WORK ORDER
Filter the records, keeping every line that has the string "lists".
___ ENTRIES PROVIDED ___
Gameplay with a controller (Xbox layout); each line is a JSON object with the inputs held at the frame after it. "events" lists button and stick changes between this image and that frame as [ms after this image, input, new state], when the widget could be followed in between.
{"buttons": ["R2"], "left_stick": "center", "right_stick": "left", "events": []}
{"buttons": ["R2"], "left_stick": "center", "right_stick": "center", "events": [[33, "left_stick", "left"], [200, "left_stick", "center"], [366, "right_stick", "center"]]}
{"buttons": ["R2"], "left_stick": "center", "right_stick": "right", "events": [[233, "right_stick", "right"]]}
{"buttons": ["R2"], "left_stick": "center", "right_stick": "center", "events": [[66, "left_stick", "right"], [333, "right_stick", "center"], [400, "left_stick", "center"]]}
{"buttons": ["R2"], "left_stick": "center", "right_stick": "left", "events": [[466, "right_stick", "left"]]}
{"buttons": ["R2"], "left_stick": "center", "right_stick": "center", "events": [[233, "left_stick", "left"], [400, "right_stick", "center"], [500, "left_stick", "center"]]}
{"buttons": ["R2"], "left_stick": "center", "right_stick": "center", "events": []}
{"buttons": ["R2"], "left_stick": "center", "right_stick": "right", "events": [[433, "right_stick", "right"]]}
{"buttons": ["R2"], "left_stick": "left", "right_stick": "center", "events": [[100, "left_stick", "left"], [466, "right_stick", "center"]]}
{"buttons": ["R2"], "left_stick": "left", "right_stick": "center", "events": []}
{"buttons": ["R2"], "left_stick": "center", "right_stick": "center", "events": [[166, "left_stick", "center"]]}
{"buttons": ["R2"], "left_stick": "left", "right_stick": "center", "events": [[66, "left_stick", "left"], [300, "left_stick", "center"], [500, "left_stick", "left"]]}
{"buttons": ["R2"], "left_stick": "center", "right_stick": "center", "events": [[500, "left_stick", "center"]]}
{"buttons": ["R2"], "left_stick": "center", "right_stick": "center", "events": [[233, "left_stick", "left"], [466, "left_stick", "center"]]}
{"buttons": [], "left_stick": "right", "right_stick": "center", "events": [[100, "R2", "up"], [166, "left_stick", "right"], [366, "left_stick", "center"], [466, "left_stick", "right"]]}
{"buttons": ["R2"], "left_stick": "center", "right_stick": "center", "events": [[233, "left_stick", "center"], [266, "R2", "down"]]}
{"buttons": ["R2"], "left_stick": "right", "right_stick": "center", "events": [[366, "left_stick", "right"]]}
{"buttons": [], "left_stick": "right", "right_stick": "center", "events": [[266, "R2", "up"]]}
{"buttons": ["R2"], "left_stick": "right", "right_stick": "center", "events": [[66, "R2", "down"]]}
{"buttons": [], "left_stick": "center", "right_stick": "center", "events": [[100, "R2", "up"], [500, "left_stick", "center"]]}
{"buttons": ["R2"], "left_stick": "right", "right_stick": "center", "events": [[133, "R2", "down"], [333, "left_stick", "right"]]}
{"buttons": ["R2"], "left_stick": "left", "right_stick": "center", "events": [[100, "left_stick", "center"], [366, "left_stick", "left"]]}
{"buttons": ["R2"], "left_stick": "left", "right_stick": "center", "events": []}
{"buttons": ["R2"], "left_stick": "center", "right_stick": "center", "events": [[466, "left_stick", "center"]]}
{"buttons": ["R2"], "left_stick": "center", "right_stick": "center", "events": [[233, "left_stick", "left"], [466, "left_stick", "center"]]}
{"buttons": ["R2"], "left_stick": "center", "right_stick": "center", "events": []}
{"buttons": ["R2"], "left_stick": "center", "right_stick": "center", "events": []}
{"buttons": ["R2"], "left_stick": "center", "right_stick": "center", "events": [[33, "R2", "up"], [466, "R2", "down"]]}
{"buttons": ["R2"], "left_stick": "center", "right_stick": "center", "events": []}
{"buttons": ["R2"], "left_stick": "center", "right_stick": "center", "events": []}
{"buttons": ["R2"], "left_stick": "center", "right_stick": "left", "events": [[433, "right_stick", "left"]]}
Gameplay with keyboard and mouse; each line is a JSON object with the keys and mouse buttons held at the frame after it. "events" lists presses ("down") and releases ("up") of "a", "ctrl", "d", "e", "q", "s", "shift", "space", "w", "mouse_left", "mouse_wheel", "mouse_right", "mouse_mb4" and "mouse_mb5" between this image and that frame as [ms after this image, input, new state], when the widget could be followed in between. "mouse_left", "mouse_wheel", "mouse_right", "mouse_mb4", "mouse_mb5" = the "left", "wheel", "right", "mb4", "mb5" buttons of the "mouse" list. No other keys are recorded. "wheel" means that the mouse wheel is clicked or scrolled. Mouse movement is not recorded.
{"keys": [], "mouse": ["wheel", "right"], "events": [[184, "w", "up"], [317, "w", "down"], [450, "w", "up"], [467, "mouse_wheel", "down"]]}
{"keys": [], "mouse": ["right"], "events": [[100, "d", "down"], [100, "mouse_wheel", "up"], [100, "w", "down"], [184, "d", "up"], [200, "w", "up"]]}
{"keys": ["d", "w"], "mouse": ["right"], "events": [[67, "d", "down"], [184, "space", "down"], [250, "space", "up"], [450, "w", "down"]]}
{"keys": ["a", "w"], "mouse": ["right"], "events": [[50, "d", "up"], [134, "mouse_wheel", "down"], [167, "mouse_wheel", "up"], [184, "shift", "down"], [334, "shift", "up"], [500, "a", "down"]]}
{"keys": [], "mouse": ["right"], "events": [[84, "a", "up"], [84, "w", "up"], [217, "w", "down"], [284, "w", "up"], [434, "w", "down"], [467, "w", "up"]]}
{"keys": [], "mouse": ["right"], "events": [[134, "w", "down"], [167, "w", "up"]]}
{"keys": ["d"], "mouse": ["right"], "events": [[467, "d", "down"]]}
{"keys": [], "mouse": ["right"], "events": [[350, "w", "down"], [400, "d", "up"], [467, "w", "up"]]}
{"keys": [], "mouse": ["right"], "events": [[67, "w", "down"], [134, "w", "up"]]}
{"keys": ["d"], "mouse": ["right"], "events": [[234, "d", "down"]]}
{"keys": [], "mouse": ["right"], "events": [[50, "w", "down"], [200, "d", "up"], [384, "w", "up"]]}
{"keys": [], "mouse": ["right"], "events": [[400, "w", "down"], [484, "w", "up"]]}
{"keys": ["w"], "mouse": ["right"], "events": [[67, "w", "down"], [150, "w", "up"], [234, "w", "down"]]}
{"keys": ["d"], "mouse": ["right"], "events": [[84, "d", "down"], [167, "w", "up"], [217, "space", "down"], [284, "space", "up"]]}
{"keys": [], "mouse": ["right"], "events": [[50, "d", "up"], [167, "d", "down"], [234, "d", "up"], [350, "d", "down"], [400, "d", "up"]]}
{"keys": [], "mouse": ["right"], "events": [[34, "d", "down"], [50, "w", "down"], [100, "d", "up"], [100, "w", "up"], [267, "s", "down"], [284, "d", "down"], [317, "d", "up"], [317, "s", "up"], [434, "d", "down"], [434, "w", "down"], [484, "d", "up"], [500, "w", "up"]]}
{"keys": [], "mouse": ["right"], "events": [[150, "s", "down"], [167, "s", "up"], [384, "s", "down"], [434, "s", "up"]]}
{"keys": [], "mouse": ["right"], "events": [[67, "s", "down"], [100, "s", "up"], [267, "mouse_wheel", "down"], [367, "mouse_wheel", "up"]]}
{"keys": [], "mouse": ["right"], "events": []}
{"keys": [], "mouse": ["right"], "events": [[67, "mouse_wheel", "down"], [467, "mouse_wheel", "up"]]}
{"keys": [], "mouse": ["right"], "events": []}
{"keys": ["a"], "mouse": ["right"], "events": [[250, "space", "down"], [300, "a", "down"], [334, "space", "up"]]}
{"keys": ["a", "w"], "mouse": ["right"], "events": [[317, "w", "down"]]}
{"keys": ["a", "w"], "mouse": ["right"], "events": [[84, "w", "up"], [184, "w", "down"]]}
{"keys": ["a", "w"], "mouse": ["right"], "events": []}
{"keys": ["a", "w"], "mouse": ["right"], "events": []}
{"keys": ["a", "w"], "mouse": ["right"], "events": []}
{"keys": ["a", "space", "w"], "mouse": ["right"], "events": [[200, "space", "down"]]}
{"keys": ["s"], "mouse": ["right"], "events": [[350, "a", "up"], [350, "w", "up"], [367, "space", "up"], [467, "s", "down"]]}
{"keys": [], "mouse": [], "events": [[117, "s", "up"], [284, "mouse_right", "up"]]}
___
ANSWER BOX
Gameplay with a controller (Xbox layout); each line is a JSON object with the inputs held at the frame after it. "events" lists button and stick changes between this image and that frame as [ms after this image, input, new state], when the widget could be followed in between.
Gameplay with keyboard and mouse; each line is a JSON object with the keys and mouse buttons held at the frame after it. "events" lists presses ("down") and releases ("up") of "a", "ctrl", "d", "e", "q", "s", "shift", "space", "w", "mouse_left", "mouse_wheel", "mouse_right", "mouse_mb4" and "mouse_mb5" between this image and that frame as [ms after this image, input, new state], when the widget could be followed in between. "mouse_left", "mouse_wheel", "mouse_right", "mouse_mb4", "mouse_mb5" = the "left", "wheel", "right", "mb4", "mb5" buttons of the "mouse" list. No other keys are recorded. "wheel" means that the mouse wheel is clicked or scrolled. Mouse movement is not recorded.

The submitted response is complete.